La documentalista está sentada delante del ordenador, toda preocupada. Porque acaba de descubrir que en su base de datos hay dos libros que se llaman igual, “Descripción de las Yslas de Canaria”. Y el autor también se llama igual, Pedro Agustín del Castillo. Así que, razona ella, debe de ser el mismo libro. Sólo que uno es de 1686 y el otro de 1739.
La documentalista se muerde una uña. Luego el dedo entero. Deja de morder cuando llega a un anillo que parece relleno de Cristasol. “¿Me habré equivocado con la fecha? ¿Habré hecho dos fichas distintas del mismo libro? ¿Qué probabilidades hay de que dos tíos con el mismo nombre y apellido hayan escrito un libro con el mismo título con 53 años de diferencia?”.

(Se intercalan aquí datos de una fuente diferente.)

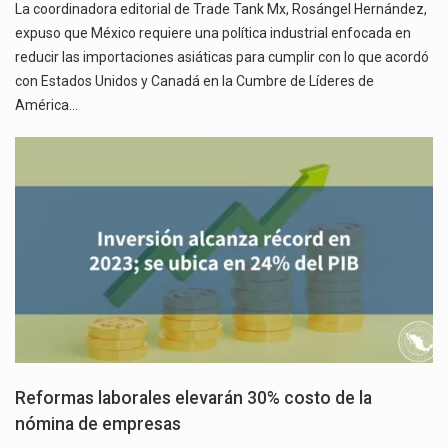
La coordinadora editorial de Trade Tank Mx, Rosángel Hernández,
expuso que México requiere una política industrial enfocada en
reducir las importaciones asiáticas para cumplir con lo que acordó
con Estados Unidos y Canadá en la Cumbre de Líderes de
América…
Reformas laborales elevarán 30% costo de la
nómina de empresas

Entonces suena el teléfono y es un ser humano que pregunta amablemente si puede ser que la documentalista tenga a mano “el libro negro aquel que estaba mal encolado, el de los alemanes”. “Sí”. La documentalista ya no sufre, porque ha conseguido hablar su idioma. Seis meses le ha costado, pero no hay obstáculo que no venza la constancia. El ser humano, contento, dice que ahora se acerca a por él. Muy bien. Adiós.
La documentalista mira en las fichas dónde están guardados los (¿los?) libros de Pedro Agustín del Castillo. Lejos, en otra sede. Mierda.

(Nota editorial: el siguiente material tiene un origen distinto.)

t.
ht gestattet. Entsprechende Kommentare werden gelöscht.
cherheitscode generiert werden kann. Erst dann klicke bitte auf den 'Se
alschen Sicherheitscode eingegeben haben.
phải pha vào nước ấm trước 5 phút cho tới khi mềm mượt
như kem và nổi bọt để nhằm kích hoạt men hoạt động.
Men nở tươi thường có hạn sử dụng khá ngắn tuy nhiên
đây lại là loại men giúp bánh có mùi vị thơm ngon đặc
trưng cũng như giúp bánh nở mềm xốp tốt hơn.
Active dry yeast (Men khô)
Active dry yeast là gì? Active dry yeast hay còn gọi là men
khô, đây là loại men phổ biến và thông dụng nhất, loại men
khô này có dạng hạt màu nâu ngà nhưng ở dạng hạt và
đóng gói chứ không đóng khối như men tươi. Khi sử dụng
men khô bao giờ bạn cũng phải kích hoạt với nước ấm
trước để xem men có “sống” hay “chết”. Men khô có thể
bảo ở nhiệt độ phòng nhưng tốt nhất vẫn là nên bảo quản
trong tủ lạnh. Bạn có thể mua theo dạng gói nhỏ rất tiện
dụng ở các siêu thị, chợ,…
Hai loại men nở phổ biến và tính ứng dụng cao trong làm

Tocan a la puerta. La documentalista se preocupa más. Porque cree que el ser humano ha adquirido el poder del teletransporte y se ha plantado allí, cuando ella todavía no se ha levantado de la silla para coger el estudio de Marcos Sarmiento sobre los viajeros alemanes en Canarias (eso era lo que le estaba pidiendo, sí). Pero cuando va y abre es el cartero, que trae un paquete. Un paquete del Canadá.
¡OH!
¡CANADÁ!
La documentalista se muere de curiosidad. El paquete es blanco y rojo, con dibujitos, y tiene aire de regalo.
¡OH!
Y cuando lo deshace, dentro hay... hay... un trozo gordo, oscuro y aromático del What-the-dickens-whisky-fruitcake de Arantza. Envuelto con infinito cuidado, como para aguantar un viaje de casi 6.000 kilómetros. Por mar. Y la documentalista salta y se olvida del universo y se prepara un café con leche y se corta una rebanadita de queque, y lo muerde, y se siente arrebatadamente feliz y agradecida. Ah, está riquísimo, con sus pasas y su jengibre y sus nueces y sus especias. La documentalista lleva mucho tiempo sin beber alcohol por orden del médico migrañólogo, que le mandó unas pastillas crueles y siniestras, tanto que la mayor parte de los días ella preferiría el dolor de cabeza. Pero nadie le dijo que no comiera alcohol.
¡OH!
Otro poco.
Otro café.
Un pedacito más. Pequeño. Bueno, mediano.
Tocan a la puerta. ¿Será el cartero otra vez?
No. Es el ser humano. “Hostia. El bibro. Biblo. Juacs. Bibrlo no. Li-li-liibro. Eso. Negro, mal encorrlado. Pero antes de ir a abrir la puerta tengo que guardar el queque. Que es mío y sólo mío. Mi tesoro... MÍO”.
La documentalista se levanta y se tambalea un poco. Se vuelve a sentar. El ser humano, el pobre, toca a la puerta más fuerte. Ahí se va a quedar. “Mañana se lo doy, si total a él le da igual, si ya lo ha leído y sabe cómo acaba; los alemanes se vuelven toditos para su casa”, se dice, llena de razones y de whisky, la documentalista.
Suena el teléfono. “Y ahora seguro que es Pedro Agustín del Castillo. Pues no lo cojo. Que son ganas de joder nada más. Que llame mañana”. La documentalista se pone otro café y piensa qué canción irá mejor con este colocón tan bonito que tiene.